And, not geologically based, Mr. Tidwell politely refrains from noticing the steep up-ramping of energy release in developing countries. Ssssh. Wouldn’t want to seem impolite among the cocktail gentry…

30 Des McConaghy on Apr 25, 2008

A very spirited piece but we don’t have governmental system capable of such radical remedies. It would be nice to think society had the integral feedback systems that all other species need to survive but there is no indication of this. Moreover our democracies have economies which rely on ever increasing consumption - and this promise is renewed at every election.

31 Jack on Apr 25, 2008

Many of these responses seem insightful but being and old geek, I have to wonder what it is about us humans that we have such a long history of preferring pleasant lies over unpleasant facts.  Remember Malthus, back at the turn of the nineteenth century?  I became convinced that human history was about to reach a crisis of unprecidented proportions after reading Paul Ehrlich’s “The Population Bomb.” Both of these men made s strong argument that we need to control our number.  Again, president Carter made it clear that world consumption of oil was not sustainable. We’ve had convincing evidence that the burning of fossil fuels would destabalize global climate since the 1950s, but no one made a serious proposal that we should reduce consumption till the last few years.

_Instructions_:
1: Answer these questions about the comment thread, one line each:
(a) According to Des McConaghy, what promise is renewed at every election?
(b) Which book does Jack say convinced him that human history was about to reach a crisis?
(c) Since when, according to Jack, has there been convincing evidence that burning fossil fuels would destabilize global climate?
2: Duplicate the stretch of the comment thread from "And, not geologically" through "at every election.".
Use only the comment thread above as your source.

_Provided data_:
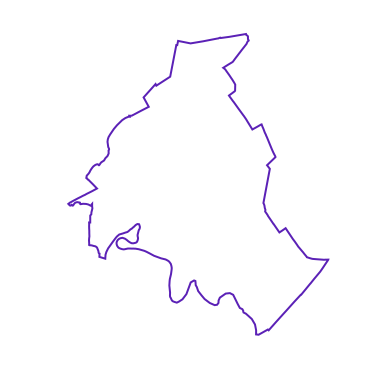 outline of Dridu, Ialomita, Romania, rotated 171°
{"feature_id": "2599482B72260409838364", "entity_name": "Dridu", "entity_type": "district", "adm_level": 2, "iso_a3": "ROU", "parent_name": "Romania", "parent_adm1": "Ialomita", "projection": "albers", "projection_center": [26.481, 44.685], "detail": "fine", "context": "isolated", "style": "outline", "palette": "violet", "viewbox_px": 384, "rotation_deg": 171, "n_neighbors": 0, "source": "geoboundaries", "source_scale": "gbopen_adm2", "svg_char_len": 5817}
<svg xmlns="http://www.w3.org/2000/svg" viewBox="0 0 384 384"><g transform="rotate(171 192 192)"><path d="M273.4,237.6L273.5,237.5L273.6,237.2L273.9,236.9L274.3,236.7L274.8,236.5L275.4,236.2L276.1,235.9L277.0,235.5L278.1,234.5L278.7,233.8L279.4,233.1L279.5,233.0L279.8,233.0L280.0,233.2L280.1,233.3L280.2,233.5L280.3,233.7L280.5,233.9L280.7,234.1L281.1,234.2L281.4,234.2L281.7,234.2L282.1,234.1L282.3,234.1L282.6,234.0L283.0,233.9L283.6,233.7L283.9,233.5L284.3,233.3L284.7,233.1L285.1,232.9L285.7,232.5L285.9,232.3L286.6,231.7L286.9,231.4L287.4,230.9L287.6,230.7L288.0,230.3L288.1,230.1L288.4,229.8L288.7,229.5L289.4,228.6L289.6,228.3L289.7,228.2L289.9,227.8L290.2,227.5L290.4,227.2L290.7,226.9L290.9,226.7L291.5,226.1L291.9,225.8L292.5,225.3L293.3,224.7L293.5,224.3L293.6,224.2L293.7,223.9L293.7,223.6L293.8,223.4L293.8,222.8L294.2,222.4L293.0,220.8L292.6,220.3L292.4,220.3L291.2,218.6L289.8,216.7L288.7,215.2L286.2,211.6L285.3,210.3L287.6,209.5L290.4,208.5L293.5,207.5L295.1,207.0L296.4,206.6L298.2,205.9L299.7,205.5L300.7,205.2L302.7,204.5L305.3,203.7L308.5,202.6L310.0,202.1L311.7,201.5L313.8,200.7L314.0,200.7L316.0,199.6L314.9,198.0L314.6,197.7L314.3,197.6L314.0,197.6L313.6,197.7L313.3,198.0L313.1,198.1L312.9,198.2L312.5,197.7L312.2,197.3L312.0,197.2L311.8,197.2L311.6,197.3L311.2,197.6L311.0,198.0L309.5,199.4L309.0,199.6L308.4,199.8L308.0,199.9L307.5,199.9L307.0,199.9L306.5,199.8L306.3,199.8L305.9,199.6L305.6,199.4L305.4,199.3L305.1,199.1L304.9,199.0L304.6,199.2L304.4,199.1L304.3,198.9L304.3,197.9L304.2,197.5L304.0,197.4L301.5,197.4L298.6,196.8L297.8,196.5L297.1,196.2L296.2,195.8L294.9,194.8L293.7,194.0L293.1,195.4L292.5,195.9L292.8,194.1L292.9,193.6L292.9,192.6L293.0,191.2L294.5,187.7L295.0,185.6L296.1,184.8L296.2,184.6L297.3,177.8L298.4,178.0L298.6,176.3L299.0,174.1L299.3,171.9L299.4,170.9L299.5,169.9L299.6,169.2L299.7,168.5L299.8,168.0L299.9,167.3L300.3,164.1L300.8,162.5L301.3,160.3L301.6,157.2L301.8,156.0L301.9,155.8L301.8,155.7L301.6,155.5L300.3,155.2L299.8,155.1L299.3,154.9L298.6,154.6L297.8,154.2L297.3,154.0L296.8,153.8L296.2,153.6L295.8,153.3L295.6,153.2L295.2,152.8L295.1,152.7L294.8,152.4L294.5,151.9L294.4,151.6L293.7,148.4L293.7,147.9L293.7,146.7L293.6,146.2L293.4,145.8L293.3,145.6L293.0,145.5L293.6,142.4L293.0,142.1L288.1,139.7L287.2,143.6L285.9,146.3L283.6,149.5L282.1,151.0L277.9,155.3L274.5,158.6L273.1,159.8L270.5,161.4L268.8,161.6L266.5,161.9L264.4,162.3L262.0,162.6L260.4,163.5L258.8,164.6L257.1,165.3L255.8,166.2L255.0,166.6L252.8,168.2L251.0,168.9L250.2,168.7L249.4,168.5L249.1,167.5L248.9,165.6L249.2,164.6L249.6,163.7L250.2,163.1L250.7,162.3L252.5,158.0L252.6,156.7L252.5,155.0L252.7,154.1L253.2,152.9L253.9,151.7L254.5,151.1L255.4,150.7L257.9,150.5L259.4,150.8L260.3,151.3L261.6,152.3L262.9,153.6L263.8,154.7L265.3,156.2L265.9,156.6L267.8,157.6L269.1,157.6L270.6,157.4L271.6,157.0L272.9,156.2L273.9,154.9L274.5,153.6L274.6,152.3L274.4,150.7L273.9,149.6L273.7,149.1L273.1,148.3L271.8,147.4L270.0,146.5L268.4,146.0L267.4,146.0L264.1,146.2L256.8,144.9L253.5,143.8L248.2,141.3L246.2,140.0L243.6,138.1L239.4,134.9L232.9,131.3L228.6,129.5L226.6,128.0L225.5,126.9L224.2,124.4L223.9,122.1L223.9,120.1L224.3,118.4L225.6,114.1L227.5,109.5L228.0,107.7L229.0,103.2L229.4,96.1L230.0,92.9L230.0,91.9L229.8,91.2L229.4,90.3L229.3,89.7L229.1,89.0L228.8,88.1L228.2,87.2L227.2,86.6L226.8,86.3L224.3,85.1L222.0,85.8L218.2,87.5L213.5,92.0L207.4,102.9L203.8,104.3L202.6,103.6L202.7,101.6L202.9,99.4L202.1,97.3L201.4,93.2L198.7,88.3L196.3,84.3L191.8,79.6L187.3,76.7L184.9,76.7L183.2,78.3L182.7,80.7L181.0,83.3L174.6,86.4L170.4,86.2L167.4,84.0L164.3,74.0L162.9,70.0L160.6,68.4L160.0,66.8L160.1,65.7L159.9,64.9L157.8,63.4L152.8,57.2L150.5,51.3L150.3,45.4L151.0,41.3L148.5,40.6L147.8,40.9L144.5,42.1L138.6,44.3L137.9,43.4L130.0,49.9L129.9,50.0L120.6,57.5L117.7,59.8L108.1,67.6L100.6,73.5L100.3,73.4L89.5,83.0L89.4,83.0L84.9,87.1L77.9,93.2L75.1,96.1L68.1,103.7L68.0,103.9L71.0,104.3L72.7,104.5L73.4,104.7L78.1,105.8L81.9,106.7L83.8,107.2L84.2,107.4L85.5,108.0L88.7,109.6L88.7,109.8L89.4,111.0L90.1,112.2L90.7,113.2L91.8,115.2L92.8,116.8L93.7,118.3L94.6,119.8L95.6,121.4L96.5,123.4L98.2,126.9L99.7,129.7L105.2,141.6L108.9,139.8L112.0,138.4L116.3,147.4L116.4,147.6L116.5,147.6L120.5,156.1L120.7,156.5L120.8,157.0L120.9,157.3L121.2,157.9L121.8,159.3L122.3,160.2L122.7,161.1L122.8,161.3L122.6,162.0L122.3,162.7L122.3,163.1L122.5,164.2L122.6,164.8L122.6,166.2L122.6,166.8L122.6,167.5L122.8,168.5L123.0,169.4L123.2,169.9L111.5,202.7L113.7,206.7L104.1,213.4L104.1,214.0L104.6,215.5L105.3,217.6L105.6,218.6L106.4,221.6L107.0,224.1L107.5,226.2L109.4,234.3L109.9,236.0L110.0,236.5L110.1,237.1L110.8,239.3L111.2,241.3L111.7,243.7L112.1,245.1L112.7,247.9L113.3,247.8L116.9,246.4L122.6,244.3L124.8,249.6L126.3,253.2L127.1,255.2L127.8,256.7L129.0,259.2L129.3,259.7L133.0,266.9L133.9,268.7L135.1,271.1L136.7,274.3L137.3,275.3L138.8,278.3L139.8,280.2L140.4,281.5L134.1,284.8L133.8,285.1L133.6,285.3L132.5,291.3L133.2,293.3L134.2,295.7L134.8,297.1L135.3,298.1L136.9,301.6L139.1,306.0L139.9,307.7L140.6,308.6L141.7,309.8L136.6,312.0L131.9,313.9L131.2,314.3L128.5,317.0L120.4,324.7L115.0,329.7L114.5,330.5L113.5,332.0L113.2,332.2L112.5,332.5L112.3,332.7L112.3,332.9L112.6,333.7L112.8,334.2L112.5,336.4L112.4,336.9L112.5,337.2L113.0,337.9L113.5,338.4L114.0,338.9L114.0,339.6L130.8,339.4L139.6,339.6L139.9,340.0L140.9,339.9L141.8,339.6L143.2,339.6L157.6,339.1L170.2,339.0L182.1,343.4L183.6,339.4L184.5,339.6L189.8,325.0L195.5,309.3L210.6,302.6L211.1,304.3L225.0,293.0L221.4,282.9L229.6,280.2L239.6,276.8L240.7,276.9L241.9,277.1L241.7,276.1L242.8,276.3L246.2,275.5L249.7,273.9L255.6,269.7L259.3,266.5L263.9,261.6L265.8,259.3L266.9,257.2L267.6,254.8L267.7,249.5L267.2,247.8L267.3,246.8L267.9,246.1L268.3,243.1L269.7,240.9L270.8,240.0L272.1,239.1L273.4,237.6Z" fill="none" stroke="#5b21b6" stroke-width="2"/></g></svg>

_Task answers_:
1:
(a) The promise of ever increasing consumption.
(b) Paul Ehrlich's "The Population Bomb."
(c) Since the 1950s.

2:
And, not geologically based, Mr. Tidwell politely refrains from noticing the steep up-ramping of energy release in developing countries. Ssssh. Wouldn’t want to seem impolite among the cocktail gentry…

30 Des McConaghy on Apr 25, 2008

A very spirited piece but we don’t have governmental system capable of such radical remedies. It would be nice to think society had the integral feedback systems that all other species need to survive but there is no indication of this. Moreover our democracies have economies which rely on ever increasing consumption - and this promise is renewed at every election.